I’m a bit late to the Yumi and the Nightmare Painter discussion. It took me a while to read it; I have a five-year-old and a three-year-old, so I don’t have a lot of reading time.
But, I wanted to point out this bit:
That small passage hit me like a shot through the heart and tears welled in my eyes. It made me realize that I long for someone to say something like that to me.
Without going too much into my personal life, there are things about myself that I’m working on, trying to change and improve. I’ve had only limited success so far, and I’ve backslid a lot. These backslides have been used against me by my loved ones—not necessarily maliciously, but still. The fact that I’m trying has either gone unnoticed by them or it hasn’t mattered to them; results are all that matters.

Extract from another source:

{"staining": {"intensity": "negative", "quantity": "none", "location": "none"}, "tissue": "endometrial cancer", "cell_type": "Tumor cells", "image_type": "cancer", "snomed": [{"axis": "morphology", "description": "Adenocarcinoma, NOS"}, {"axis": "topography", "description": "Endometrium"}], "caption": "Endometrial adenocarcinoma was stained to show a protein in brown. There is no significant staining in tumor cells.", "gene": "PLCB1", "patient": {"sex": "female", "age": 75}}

I don’t want to paint a picture of myself as some innocent victim in what’s been going on with me. I am not. But this passage made me realize how desperately I need someone to tell me that they see that I’m trying. That would ease the burden I feel, would give my efforts more value than I alone can give them.
But I cannot ask for someone to tell me this: If I ask them to say it to me, it will lose all meaning. And I am not posting this for people to reply with sympathy or to tell me that it matters that I’m trying (see previous sentence). I simply have no other outlet for this thought.
I have never related to people who’ve said that a work of fiction has profoundly affected them—not even reading about Kaladin’s struggles in Rhythm of War (I am also a sufferer or chronic depression). I’m glad they experienced that; I just never had. Reading this, however, impacted me with such force that I have not experienced before.